Saturday matinees long ago let us escape from the ordinary world to the island of the Swiss Family Robinson or the mutinous decks of the Bounty. Why not, we thought, escape the usual fare here with Saturday matinees of our favorite photography films?

So we're pleased to present the 169th in our series of Saturday matinees today: Sirkhane Darkroom.

The pipe dream of some of our friends who love to read is to own a book store crammed with towering shelves of dusty volumes and stalagmites of new arrivals along the narrow aisles.

We don't have a pipe dream like that but we come close. We have a fantasy of collecting all the old, broken cameras in town and, using our magic mechanical powers, some screw drivers and a pair of needle-nosed pliers, returning them to the hands of some kids who would otherwise not be able to take a picture.

It turns out we're not the only one who fantasizes about that. In quite a few places, there are programs just like our fantasy operating today.

The kids get a camera and think about what story they will tell with a roll of 36 exposures.

Among them is this one in Mardin, Turkey, by the Syrian border. It's an analog photography workshop for Syrian and Turkish children from the Istayson district. Mardin is also the home of the Sirkhane Social Circus School, which performs a similar civic function.

The short clip opens with one child teaching another how to load film onto a developing reel. It isn't until a minute in that we hear an adult talk about the 40 children in the program.

The kids get a camera and think about what story they will tell with a roll of 36 exposures. We see the kids on the street, looking through their cameras at this new world and posing for each other.

"All of a sudden," the narrator says, "they are able to describe in photography what they couldn't verbalize before."

One child spent the day with her mother, a tailor, to tell her story. Another takes photos of children working in Istayson.

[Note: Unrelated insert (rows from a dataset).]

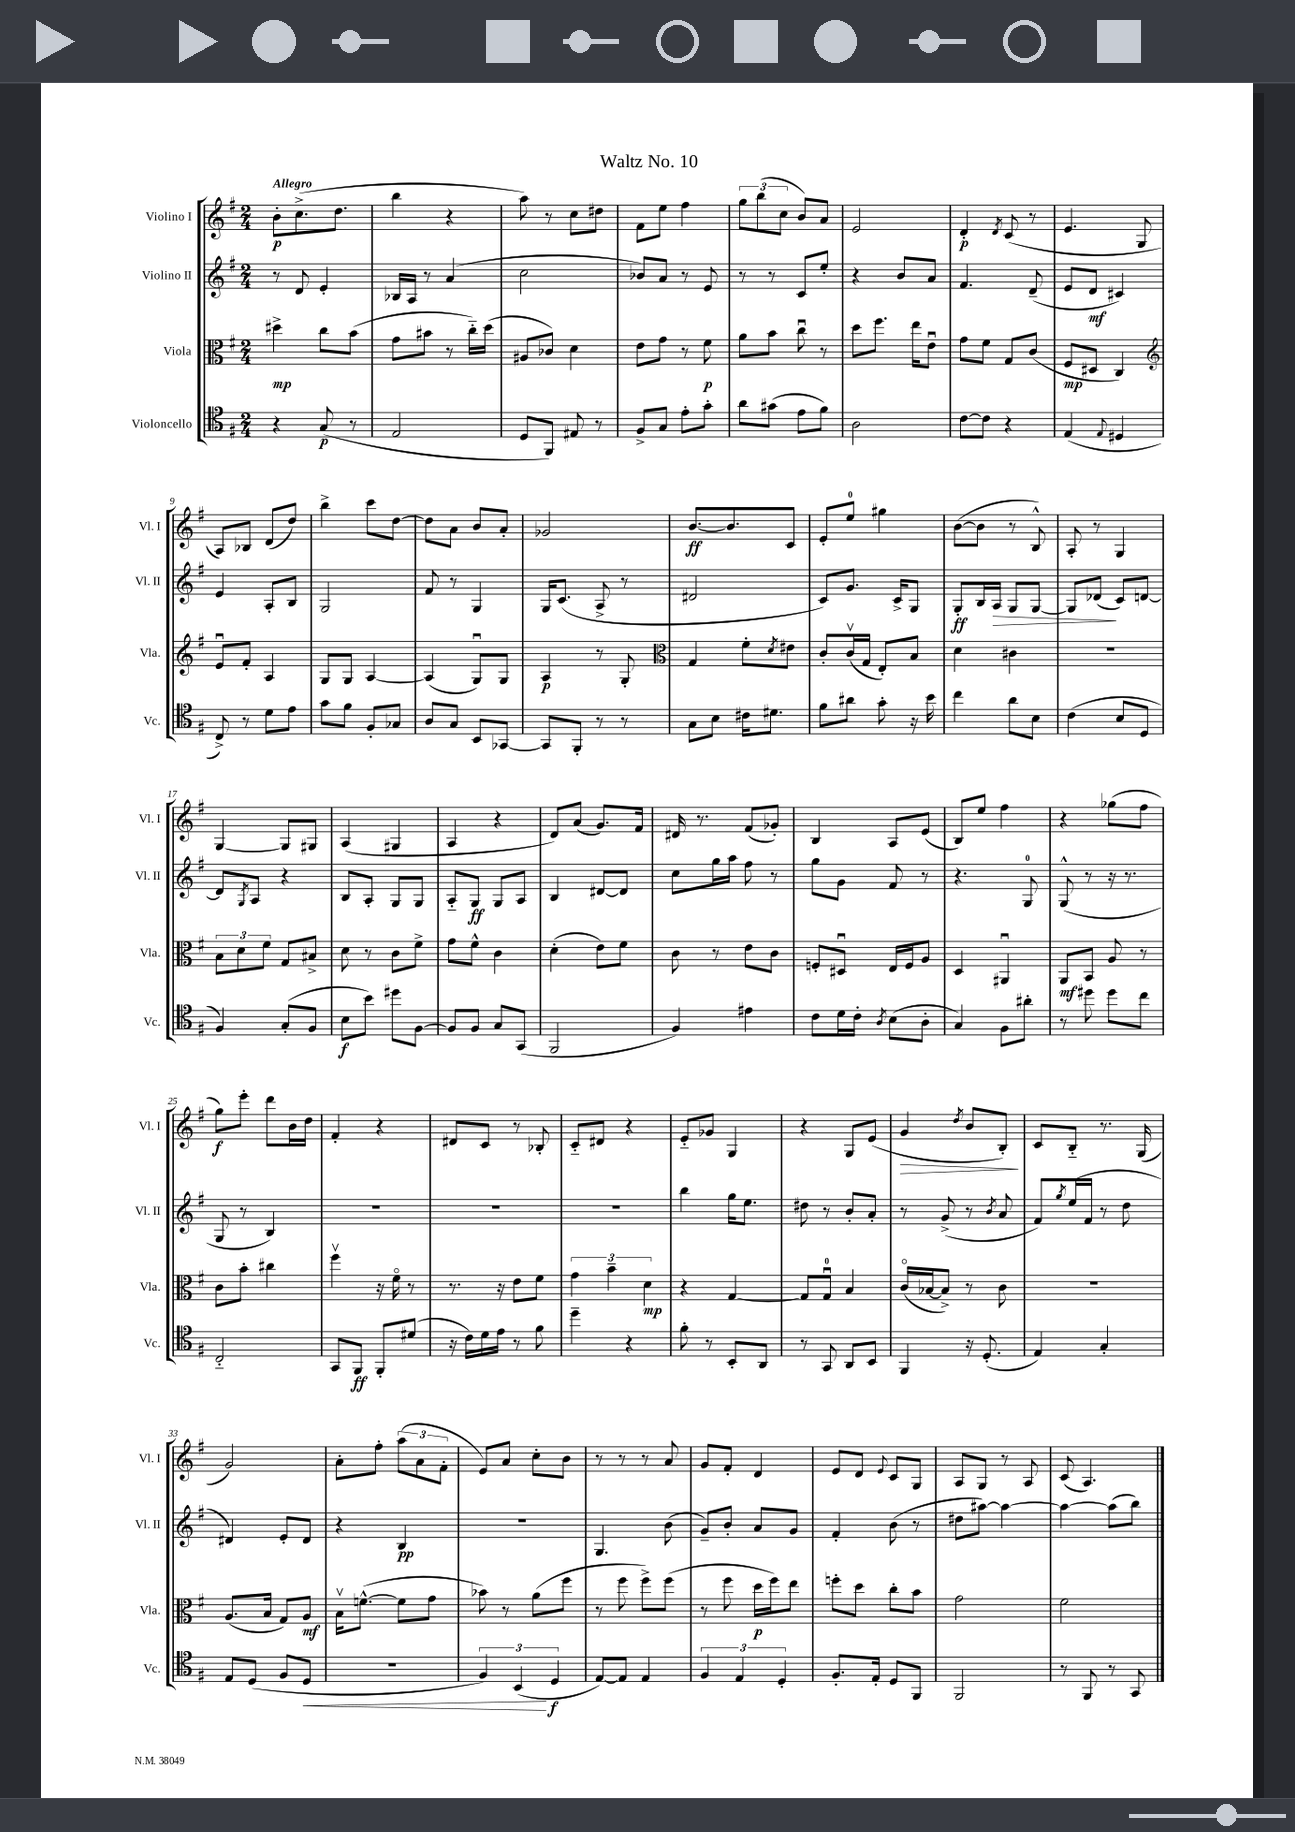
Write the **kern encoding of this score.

**kern	**kern	**kern	**kern
*staff4	*staff3	*staff2	*staff1
*clefC4	*clefC3	*clefG2	*clefG2
*k[f#]	*k[f#]	*k[f#]	*k[f#]
*M2/4	*M2/4	*M2/4	*M2/4
4r	4dd#^	8r	8b'
.	.	8d	(8.cc^
(8G	8cc	4e'	.
.	.	.	8.dd
8r	(8b	.	.
=	=	=	=
2E	8g	16B-	4bb
.	.	16A	.
.	8b#	8r	.
.	8r	(4a	4r
.	16cc'~)	.	.
.	(16dd	.	.
=	=	=	=
8D	8A#	2cc	8aa)
8FF#)	8c-)	.	8r
8E#	4d	.	8cc
8r	.	.	8dd#
=	=	=	=
8F#^	8e	8b-)	8f#
8G	8g	8a	8ee
8e'	8r	8r	4ff#
8g'	8f#	8e	.
=	=	=	=
8a	8a	8r	12gg
.	.	.	(12bb
(8g#	8b	8r	.
.	.	.	12cc
8e	8ccu	8c	8b)
8f#)	8r	8ee'	8a
=	=	=	=
2A	8dd	4r	2e
.	8.ff#	.	.
.	.	8b	.
.	16ee	.	.
.	8eu	8a	.
=	=	=	=
[8c	8g	4.f#	4d'
8c]	8f#	.	.
.	.	.	8qd
4r	8G	.	(8c
.	(8c	(8d~	8r
=	=	=	=
(4E	8F#	8e	4.e
.	8D#	8d	.
8qqE	.	.	.
4D#	4C)	4c#)	.
.	.	.	8G
=	=	=	=
*	*clefG2	*	*
8C^)	8eu	4e	8A)
8r	8f#'	.	8B-
8d	4A	8A'	(8d
8e	.	8B	8dd)
=	=	=	=
8g	8G	2G	4bb^
8f#	8G	.	.
8F#'	[4A	.	8ccc
8G-	.	.	[8dd
=	=	=	=
8A	(4A]	8f#	8dd]
8G	.	8r	8a
8BB	8Gu)	4G	8b
[8GG-	8G	.	8a'
=	=	=	=
8GG-]	4A	16G	2g-
.	.	(8.c	.
8FF#'	.	.	.
8r	8r	8A^	.
8r	8G'	8r	.
=	=	=	=
*	*clefC3	*	*
8G	4G	2d#	[8.b
8B	.	.	.
.	.	.	8.b]
16c#	8f#'	.	.
8.d#	.	.	.
.	8qd	.	.
.	8e#	.	8c
=	=	=	=
8f#	8c'	8c)	8e'
8a#	(16cv	8.g	8ee
.	16G	.	.
8g'	8E')	.	4gg#
.	.	16c^	.
16r	8B	8G	.
16b	.	.	.
=	=	=	=
4cc	4d	8G'	([8b
.	.	16B	8b]
.	.	16A	.
8a	4c#	8G	8r
8B	.	[8G	8B^^)
=	=	=	=
(4c	2r	8G]	8A'
.	.	(8d-	8r
8B	.	8c)	4G
8D	.	[8d	.
=	=	=	=
4F#)	12B	8d]	[4G
.	12d	.	.
.	.	8qG	.
.	.	8A	.
.	12f#	.	.
(8G'	8G	4r	8G]
8F#	8B#^	.	8G#
=	=	=	=
8B	8d	8B	(4A
8b)	8r	8A'	.
8dd#	8c	8G	4G#
[8F#	8f#^	8G	.
=	=	=	=
8F#]	8g	8A'~	4A
8F#	8f#^^	8G	.
8G	4c	8G	4r
(8GG	.	8A	.
=	=	=	=
2FF#	(4d'	4B	8d)
.	.	.	(8a
.	8e)	[8d#	8.g)
.	8f#	8d#]	.
.	.	.	16f#
=	=	=	=
4F#)	8c	8cc	16d#
.	.	.	8.r
.	8r	16gg	.
.	.	16aa	.
4e#	8e	8ff#	(8f#
.	8c	8r	8g-')
=	=	=	=
8c	8F'	8gg	4B
16d	8D#u	8g	.
16c'	.	.	.
8qA	.	.	.
(8B	16E	8f#	8A
.	16F	.	.
8A'	8A	8r	(8e
=	=	=	=
4G)	4D	4.r	8B)
.	.	.	8ee
8F#	4AA#u	.	4ff#
8a#'	.	8G	.
=	=	=	=
8r	8AA	(8G^^	4r
8dd#	8BB	8r	.
8dd#	8A	16r	(8gg-
.	.	8.r	.
8cc	8r	.	8ff#
=	=	=	=
2C'~	8c	8G	8gg)
.	8b'	8r	8eee'
.	4cc#	4B)	8ddd
.	.	.	16b
.	.	.	16dd
=	=	=	=
8GG	4ff#v	2r	4f#'
8FF#	.	.	.
8FF#'	16r	.	4r
.	16f#o	.	.
(8d#	8r	.	.
=	=	=	=
16r	8.r	2r	8d#
16c)	.	.	.
16d	.	.	8c
16e	16r	.	.
8r	8e	.	8r
8f#	8f#	.	8B-'
=	=	=	=
4dd~	6g	2r	8c'~
.	.	.	8d#
.	6b~	.	.
4r	.	.	4r
.	6d	.	.
=	=	=	=
8f#'	4r	4bb	8e'~
8r	.	.	8g-
8BB'	[4G	16gg	4G
.	.	8.ee	.
8AA	.	.	.
=	=	=	=
8r	8G]	8dd#	4r
8GG	8Gu	8r	.
8AA	4B	8b'	8G
8BB	.	8a'	(8e
=	=	=	=
4FF#	(16co	8r	4g
.	[16B-	.	.
.	8B-^])	(8g^	.
.	.	.	8qdd
16r	8r	8r	8b
(8.D'	.	.	.
.	.	8qb	.
.	8c	8a	8B')
=	=	=	=
4E)	2r	8f#)	8c
.	.	8qgg	.
.	.	(16ee	8B'~
.	.	16f#	.
4G'	.	8r	8.r
.	.	8dd	.
.	.	.	(16G
=	=	=	=
8E	(8.A	4d#)	2g)
(8D	.	.	.
.	16B	.	.
8F#	8G)	8e'	.
8D	8A	8d#	.
=	=	=	=
2r	16Bv	4r	8a'
.	([8.f^^	.	.
.	.	.	8ff#'
.	8f]	4B	(12aa
.	.	.	12a
.	8g	.	.
.	.	.	12f#'
=	=	=	=
6F#)	8b-)	2r	8e)
.	8r	.	8a
(6BB	.	.	.
.	(8a	.	8cc'
6D	.	.	.
.	8ff#	.	8b
=	=	=	=
[8E)	8r	4.G	8r
8E]	8ff#	.	8r
4E	8ff#^)	.	8r
.	(8ff#	(8b	8a
=	=	=	=
6F#	8r	8g~)	8g
.	8ff#	8b'	8f#'
6E	.	.	.
.	16dd	8a	4d
.	16ff#)	.	.
6D'	.	.	.
.	8ee	8g	.
=	=	=	=
8.F#'	8ff'	4f#'	8e
.	8dd	.	8d
16E'	.	.	.
.	.	.	8qqe
8D	8cc'	(8b	8c
8FF#	8b	8r	8G
=	=	=	=
2FF#	2g	8dd#	8A
.	.	[8aa#)	8G
.	.	4aa#_	8r
.	.	.	8A
=	=	=	=
8r	2f#	4aa#_	(8c
8FF#	.	.	4.A)
8r	.	(8aa#]	.
8GG	.	8bb)	.
==	==	==	==
*-	*-	*-	*-
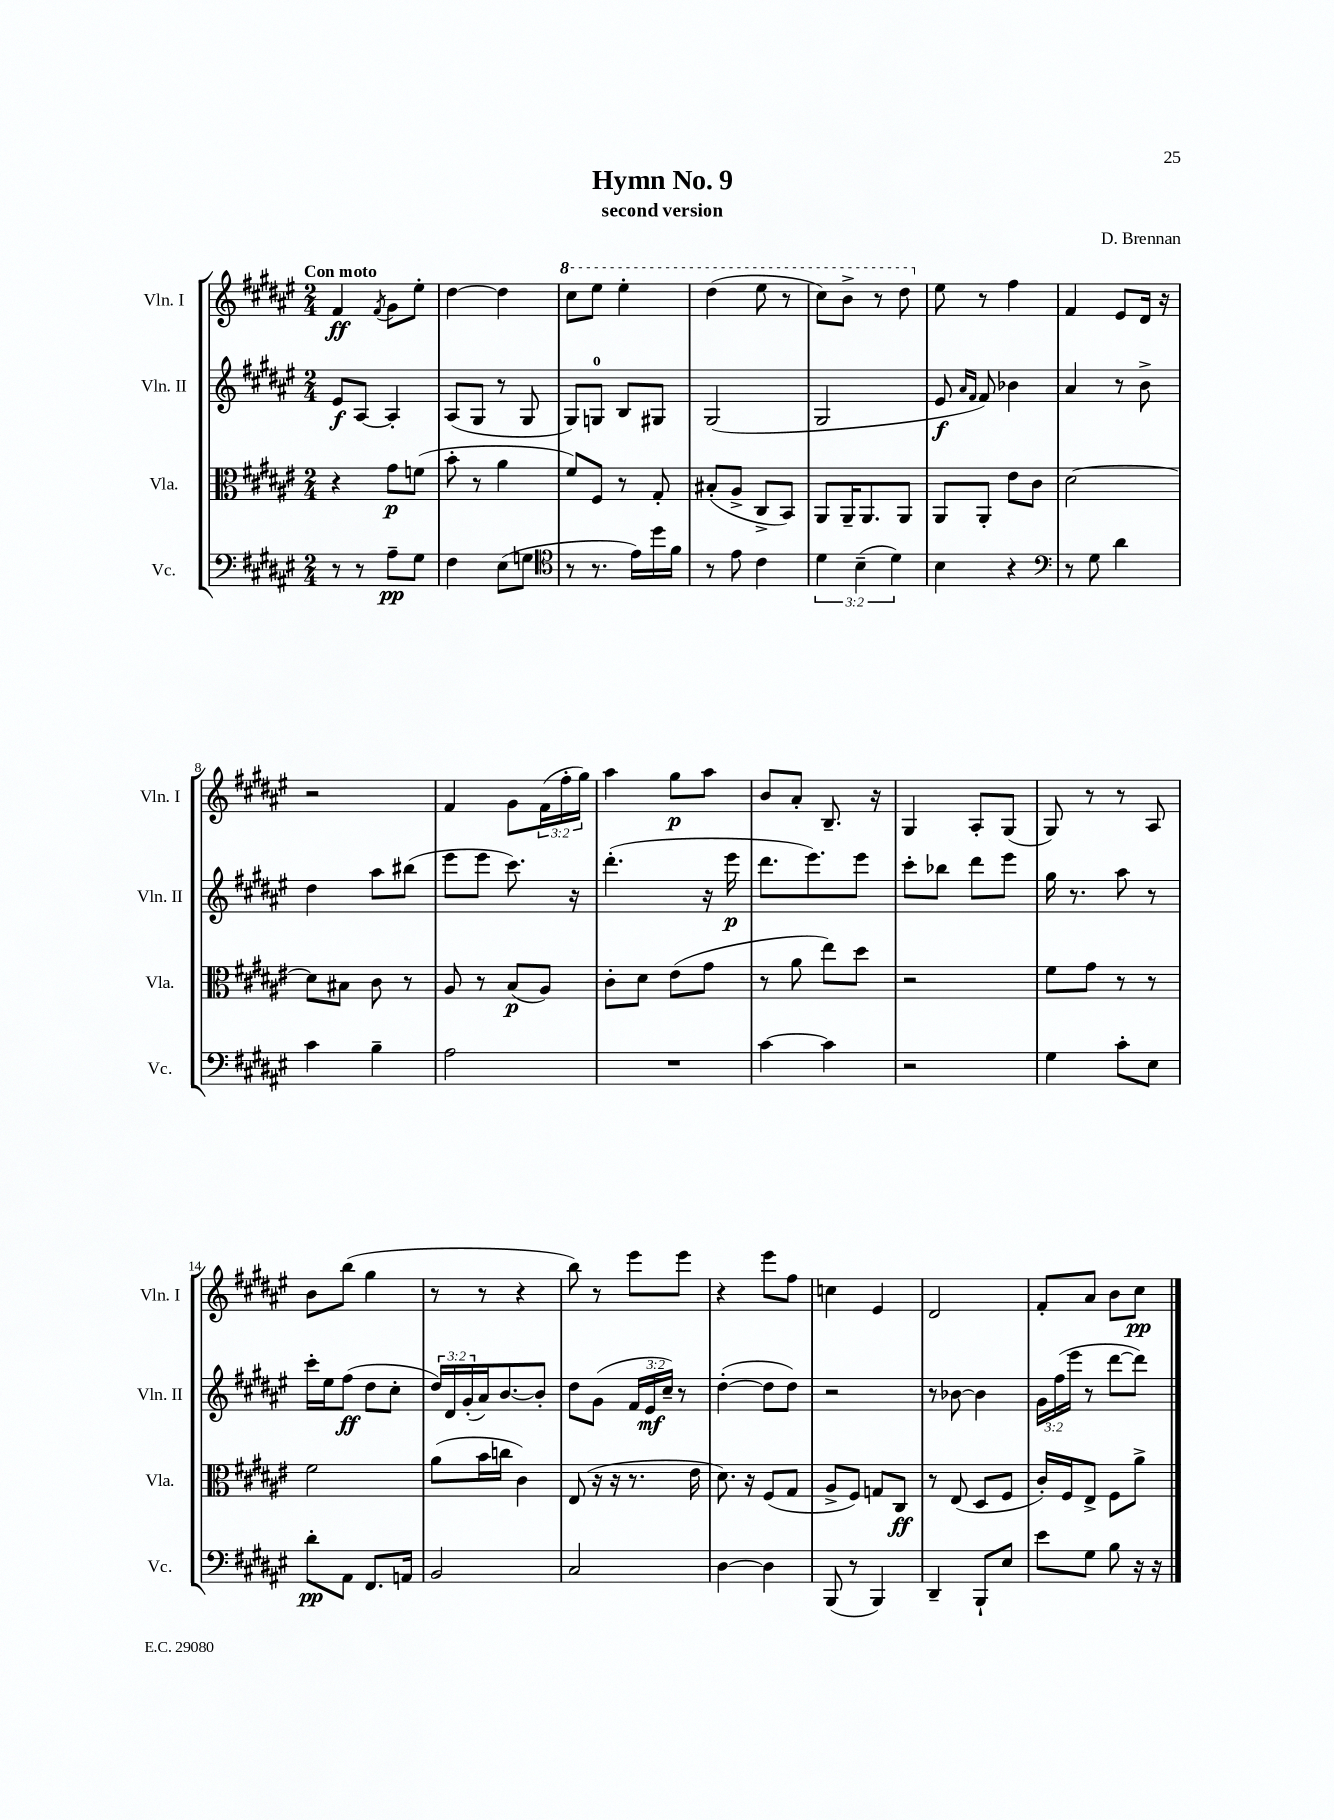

We also see them in the darkroom, examining their developed filmstrips and printing the negatives. They don't want to leave the darkroom. It's magic.

The real magic though isn't photography. It's the faces of these children. That's what makes this video stand out among others of programs like this. The children are engaged, intent, smiling and alive with ideas.

There is a generation of children growing up in the Middle East deprived of school. But young minds thirst for an education. So even this small opportunity brings new students to the program every day.

Who knows, the next Atget or Cartier-Bresson or Weston could be among them. Or, even better, a new generation of diplomats intent on peace in the region.